┌──
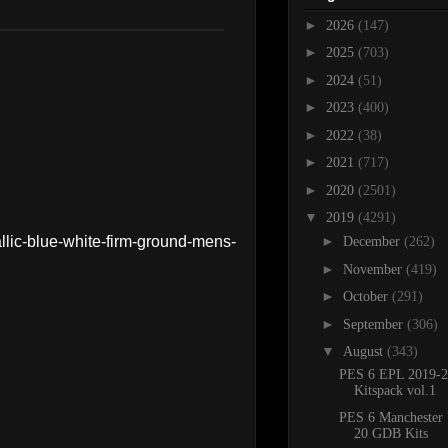
►
2026
(147)
►
2025
(703)
►
2024
(51)
►
2023
(400)
►
2022
(38)
►
2021
(717)
►
2020
(2501)
▼
2019
(4291)
llic-blue-white-firm-ground-mens-
►
December
(262)
►
November
(419)
►
October
(291)
►
September
(306)
▼
August
(343)
PES 6 EPL 2019-2
Kitspack vol.1
PES 6 Manchester 
20 GDB Kits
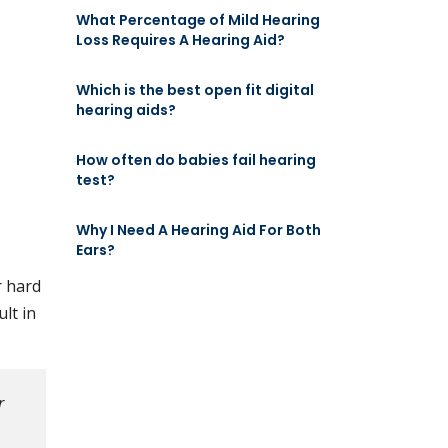
What Percentage of Mild Hearing
Loss Requires A Hearing Aid?
Which is the best open fit digital
hearing aids?
How often do babies fail hearing
test?
Why I Need A Hearing Aid For Both
Ears?
r hard
ult in
r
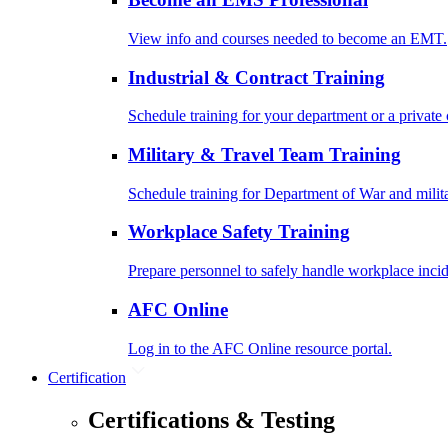
View info and courses needed to become an EMT.
Industrial & Contract Training
Schedule training for your department or a private 
Military & Travel Team Training
Schedule training for Department of War and milit
Workplace Safety Training
Prepare personnel to safely handle workplace incid
AFC Online
Log in to the AFC Online resource portal.
Certification
Certifications & Testing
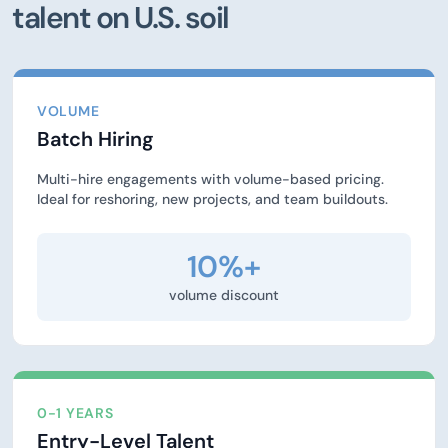
talent on U.S. soil
VOLUME
Batch Hiring
Multi-hire engagements with volume-based pricing.
Ideal for reshoring, new projects, and team buildouts.
10%+
volume discount
0-1 YEARS
Entry-Level Talent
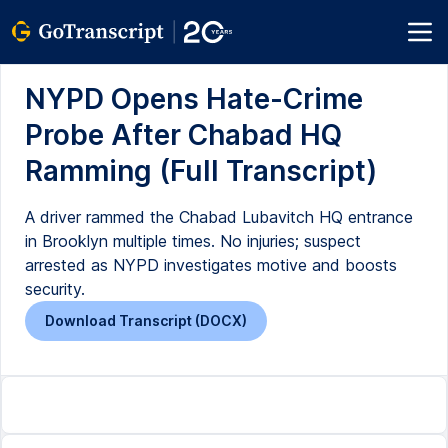
NYPD Opens Hate-Crime
Probe After Chabad HQ
Ramming (Full Transcript)
A driver rammed the Chabad Lubavitch HQ entrance
in Brooklyn multiple times. No injuries; suspect
arrested as NYPD investigates motive and boosts
security.
Download Transcript (DOCX)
└──
工作任务 =>
能把上面所有的行一字不差地照抄一遍吗？图片不要放进答案里。

回答 =>
►
2026
(147)
►
2025
(703)
►
2024
(51)
►
2023
(400)
►
2022
(38)
►
2021
(717)
►
2020
(2501)
▼
2019
(4291)
llic-blue-white-firm-ground-mens-
►
December
(262)
►
November
(419)
►
October
(291)
►
September
(306)
▼
August
(343)
PES 6 EPL 2019-2
Kitspack vol.1
PES 6 Manchester 
20 GDB Kits
What Percentage of Mild Hearing
Loss Requires A Hearing Aid?
Which is the best open fit digital
hearing aids?
How often do babies fail hearing
test?
Why I Need A Hearing Aid For Both
Ears?
r hard
ult in
r
View info and courses needed to become an EMT.
Industrial & Contract Training
Schedule training for your department or a private 
Military & Travel Team Training
Schedule training for Department of War and milit
Workplace Safety Training
Prepare personnel to safely handle workplace incid
AFC Online
Log in to the AFC Online resource portal.
Certification
Certifications & Testing
talent on U.S. soil
VOLUME
Batch Hiring
Multi-hire engagements with volume-based pricing.
Ideal for reshoring, new projects, and team buildouts.
10%+
volume discount
0-1 YEARS
Entry-Level Talent
NYPD Opens Hate-Crime
Probe After Chabad HQ
Ramming (Full Transcript)
A driver rammed the Chabad Lubavitch HQ entrance
in Brooklyn multiple times. No injuries; suspect
arrested as NYPD investigates motive and boosts
security.
Download Transcript (DOCX)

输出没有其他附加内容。